De repente, la voz de Daniel
Johnston se filtra por los axones de las neuronas más espabiladas del oyente.
¿Quién canta? Suena muy dulce. Quebradizo. Es Matthew T. Dillon, alma y voz de
Windmill, uno de los juguetes rotos salidos del Reino Unido en la última
década. En “Airsuit” apenas pone su voz sobre el piano, luego una segunda voz,
luego un chelo. Y esa simpleza ya sirve para despertar el lado más bello de
toda persona que se anime a escuchar su tercer álbum. Su voz suave y enfermiza
lo acerca a los compases del genio de las cassettes, o de otro artista frágil
más experimental, Ray Raposa (Castanets). Otros llegarán más allá y lo
emparentarán con Bowie. Y gracias a los retoques orquestales sintetizados y los
coros, a Arcade Fire. Suma y sigue. Lo mejor de Windmill es que no cansa.
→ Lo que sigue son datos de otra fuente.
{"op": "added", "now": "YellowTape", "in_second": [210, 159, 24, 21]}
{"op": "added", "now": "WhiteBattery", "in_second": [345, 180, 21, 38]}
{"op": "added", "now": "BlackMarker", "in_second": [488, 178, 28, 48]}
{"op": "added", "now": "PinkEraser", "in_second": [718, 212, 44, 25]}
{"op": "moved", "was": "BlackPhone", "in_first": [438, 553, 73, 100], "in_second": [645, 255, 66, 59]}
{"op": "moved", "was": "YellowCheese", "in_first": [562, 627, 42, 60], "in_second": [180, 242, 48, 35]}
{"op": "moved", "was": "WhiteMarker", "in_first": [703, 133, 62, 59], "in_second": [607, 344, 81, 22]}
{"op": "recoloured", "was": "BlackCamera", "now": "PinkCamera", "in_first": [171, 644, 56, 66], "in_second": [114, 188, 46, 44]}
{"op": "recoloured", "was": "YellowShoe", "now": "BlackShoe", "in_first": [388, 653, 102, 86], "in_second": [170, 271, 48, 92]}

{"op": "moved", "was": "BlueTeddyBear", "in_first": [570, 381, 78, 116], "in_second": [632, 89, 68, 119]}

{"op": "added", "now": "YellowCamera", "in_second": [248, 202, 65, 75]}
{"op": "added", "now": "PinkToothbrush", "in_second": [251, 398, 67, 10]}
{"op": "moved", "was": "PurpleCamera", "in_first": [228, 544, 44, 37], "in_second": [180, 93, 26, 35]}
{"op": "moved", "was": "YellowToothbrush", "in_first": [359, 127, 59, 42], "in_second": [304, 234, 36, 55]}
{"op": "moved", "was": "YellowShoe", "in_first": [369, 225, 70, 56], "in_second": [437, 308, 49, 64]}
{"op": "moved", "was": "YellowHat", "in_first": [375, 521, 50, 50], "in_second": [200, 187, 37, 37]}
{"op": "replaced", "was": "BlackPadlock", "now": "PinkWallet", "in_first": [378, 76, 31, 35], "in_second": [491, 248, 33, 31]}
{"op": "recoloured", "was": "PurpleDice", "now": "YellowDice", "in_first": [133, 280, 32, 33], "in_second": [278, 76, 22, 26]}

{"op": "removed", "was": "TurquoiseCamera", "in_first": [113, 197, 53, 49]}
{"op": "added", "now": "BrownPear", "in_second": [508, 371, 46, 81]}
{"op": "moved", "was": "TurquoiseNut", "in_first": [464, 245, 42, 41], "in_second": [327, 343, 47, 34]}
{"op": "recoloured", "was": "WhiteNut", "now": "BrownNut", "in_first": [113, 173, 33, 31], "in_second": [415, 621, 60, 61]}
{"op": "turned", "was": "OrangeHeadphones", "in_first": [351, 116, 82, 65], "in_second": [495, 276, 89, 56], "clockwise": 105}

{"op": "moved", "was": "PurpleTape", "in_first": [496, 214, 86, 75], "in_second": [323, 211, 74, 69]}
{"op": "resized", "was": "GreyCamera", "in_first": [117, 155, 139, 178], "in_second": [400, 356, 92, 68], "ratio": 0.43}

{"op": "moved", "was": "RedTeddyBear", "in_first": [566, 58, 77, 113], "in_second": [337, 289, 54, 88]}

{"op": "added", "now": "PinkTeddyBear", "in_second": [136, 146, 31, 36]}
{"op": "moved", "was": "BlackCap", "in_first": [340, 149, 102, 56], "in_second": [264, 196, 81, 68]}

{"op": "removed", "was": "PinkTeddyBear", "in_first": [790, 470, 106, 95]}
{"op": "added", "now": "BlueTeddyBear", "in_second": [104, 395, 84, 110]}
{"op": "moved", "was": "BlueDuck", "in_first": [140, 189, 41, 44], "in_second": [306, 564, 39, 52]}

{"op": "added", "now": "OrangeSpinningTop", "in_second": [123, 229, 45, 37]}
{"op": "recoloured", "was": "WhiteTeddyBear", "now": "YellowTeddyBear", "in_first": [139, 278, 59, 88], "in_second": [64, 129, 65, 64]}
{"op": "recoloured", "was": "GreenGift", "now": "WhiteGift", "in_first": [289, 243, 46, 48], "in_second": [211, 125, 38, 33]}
Y que
este puñado de canciones se pueden escuchar una y otra vez, como nanas para
pillar el sueño (“Shuttle”), o banda sonora de un viaje sideral sin cuenta
atrás ni Major Tom (“Ellen Save Our Energy”). Xilófonos, campanas y teclados
adornan diez temas que parecerán tristes, agresivos, también ensoñadores.
Dillon conoce todos los recovecos del ánimo, y en este tercer intento parece
que sí, que ahora ha llegado a la médula espinal de eso que se llama música.